# First Sculpted Custom Amiibo...



## astrangeone (Mar 13, 2018)

Fully sculpted out of apoxie sculpt (milliput is harder to work with).

Base = clear 52 mm miniatures base with the nfc chip in between them.

Castle stone texture stamp for the top of the base.

*Things I've Learned...*

Always put an armature in small thin objects. I broke the spoon trying to pin it. There's a pin in the spoon curve leading into the bowl, but I drilled through it, so I put a mushroom on top of the damage to hide it.

I cheated with the mushroom's colour/paint job - I had fine tip sharpies, and I just dotted the colour onto it.

The cereal bowl is awful to paint. I don't know what happened with the texture, but I'm not satisfied with that botched paint job.

Milk = gloss modge podge + two types of white paint. Stir well (you want air bubbles!)...

Took me about two weeks to get everything done!

Credit to GandaKris for her DIY on texturing the little cereal pieces.


----------



## x65943 (Mar 26, 2018)

I think a photo of this next to a quarter or something would be cool to give an idea about its scale.

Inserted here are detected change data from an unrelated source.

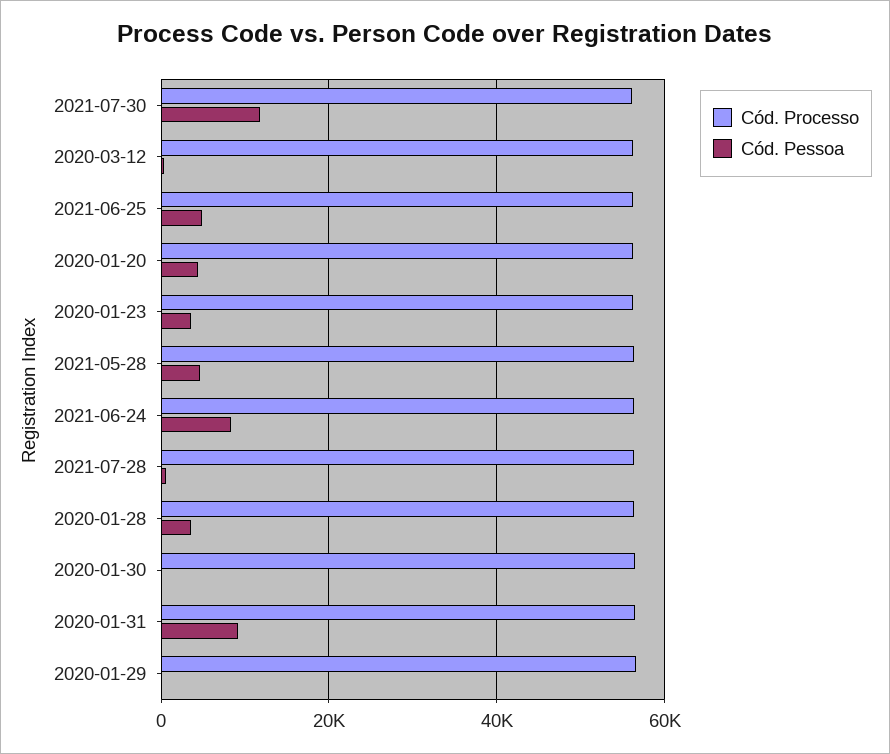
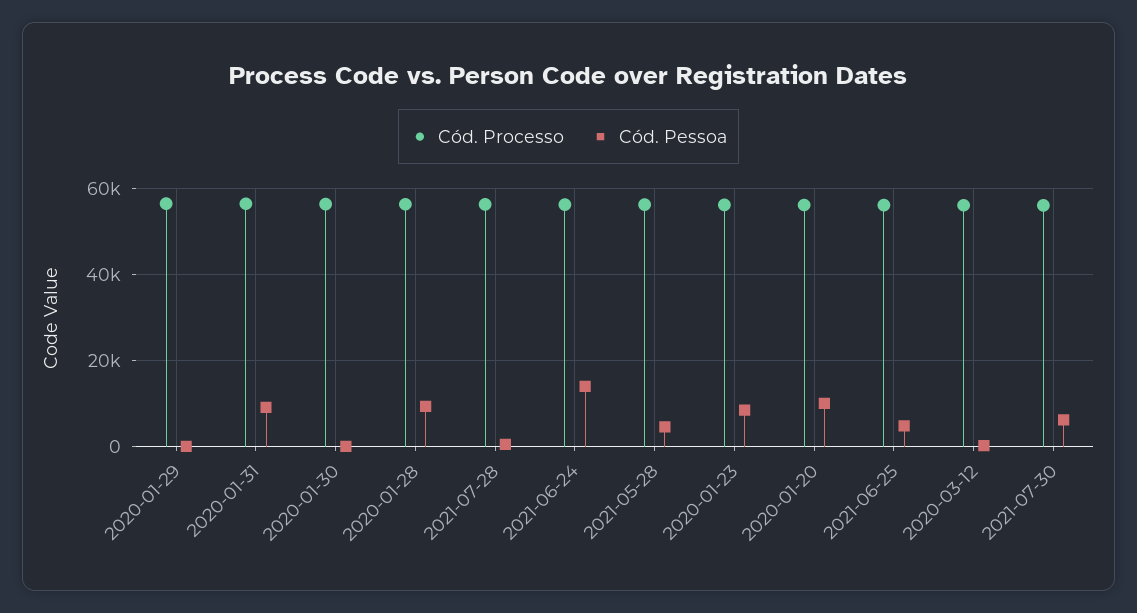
  {
    "Cód. Processo": {
      "2021-07-30": 56000,
      "2020-03-12": 56000,
      "2021-06-25": 56000,
      "2020-01-20": 56000,
      "2020-01-23": 56000,
      "2021-05-28": 56000,
      "2021-06-24": 56000,
      "2021-07-28": 56000,
      "2020-01-28": 56000,
      "2020-01-30": 56000,
      "2020-01-31": 56000,
      "2020-01-29": 56000
    },
    "Cód. Pessoa": {
-     "2021-07-30": 12000,
+     "2021-07-30": 6000,
      "2020-03-12": 0,
      "2021-06-25": 4000,
-     "2020-01-20": 4000,
+     "2020-01-20": 10000,
-     "2020-01-23": 4000,
+     "2020-01-23": 8000,
      "2021-05-28": 4000,
-     "2021-06-24": 8000,
+     "2021-06-24": 14000,
      "2021-07-28": 0,
-     "2020-01-28": 4000,
+     "2020-01-28": 10000,
      "2020-01-30": 0,
      "2020-01-31": 10000,
      "2020-01-29": 0
    }
  }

Are you planning on making any more custom amiibos?


----------



## Lukerz (Mar 27, 2018)

Really good idea making that an amibo. I wanna make 1 now.


----------



## Super.Nova (Mar 27, 2018)

It may not be useful in any way but, dang, do I want one now!


----------



## astrangeone (Mar 27, 2018)

x65943 said:


> I think a photo of this next to a quarter or something would be cool to give an idea about its scale.
> 
> Are you planning on making any more custom amiibos?



I am working on a custom "Detective Pikachu" one!


----------